Increased urinary excretion of 8-oxo-2′-deoxyguanosine, a biomarker of oxidative DNA damage, in urban bus drivers

Abstract

Oxidative damage to DNA could be involved in the increased risk of cancer associated with exposure to polluted urban air, which contains a number of oxidants. CYP1A2 is induced by and metabolizes polyaromatic hydrocarbons (PAH) and aromatic amines and could modify effects of exposure to ambient air pollution. Similarly, DNA repair may be influenced by occupational and other exposures as well as modify the effect of DNA damaging agents.

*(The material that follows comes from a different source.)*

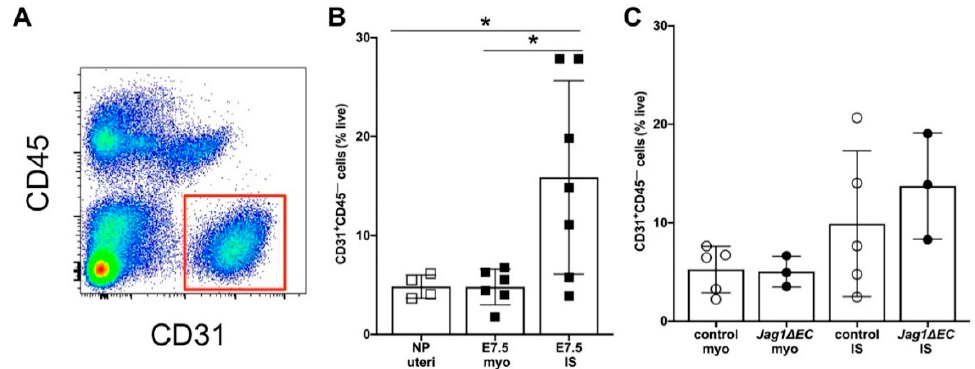
Figure 8. EC-specific loss of Jag1 does not impact the frequency of CD31 + ECs in implantation sites. ( A ) Representative dot plot of flow cytometry (FCM) data showing gating strategy to identify CD31 + CD45 – EC populations in implantation sites from wild-type C57BL/6 mice at E7.5. ( B ) Results of FCM analysis to assess CD31 + CD45 - cell populations in uteri from nonpregnant C57BL/6 mice, and in the myometrium and implantation sites from pregnant C57BL/6 mice at E7.5. The percentage of CD31 + CD45 - ECs is significantly higher in implantation sites compared to the myometrium or nonpregnant uteri. ( C ) Results of FCM analysis to determine the percentage of CD31 + CD45 - ECs in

As part of a large investigation of the genotoxic burden to diesel exposed workers in transport sectors we studied oxidative DNA damage in 57 non-smoking bus drivers from the greater Copenhagen area. The drivers were studied on a workday and on a day off work. Comparisons were made between drivers from the central ( n=30) and rural/suburban ( n=27) areas of Copenhagen. The rate of oxidative DNA damage was estimated from 24 h urinary excretion of 8-oxo-2′-deoxyguanosine (8-oxodG), a repair product of the highly mutagenic oxidation of guanine in DNA or the cellular pool of GTP. CYP1A2 activity was estimated from the urinary excretion of metabolites of dietary caffeine. The DNA repair was estimated by unscheduled DNA synthesis (UDS) in mononuclear cells isolated on the workday. Repeated measures ANOVA and multifactorial ANCOVA with CYP1A2 activity, age and UDS as covariates were used for statistical evaluation. On the workday, the 8-oxodG excretion was 190±108 and 146±89 pmol/kg 24 h in the bus drivers from central and the suburban/rural areas Copenhagen, respectively ( p<0.05). The 8-oxodG excretion was not significantly different between the workday and the day off. CYP1A2 activity was not affected by driving area but was correlated with the 8-oxodG excretion on the workday ( r=0.53; p<0.05). UDS was not significantly affected by driving area or correlated with the 8-oxodG excretion. The increased excretion of 8-oxodG in bus drivers from central Copenhagen as compared with drivers from rural/suburban greater Copenhagen suggests that exposure to ambient air pollution causes oxidative damage to DNA. This effect may be modified by the activity of CYP1A2 or a coregulated enzyme.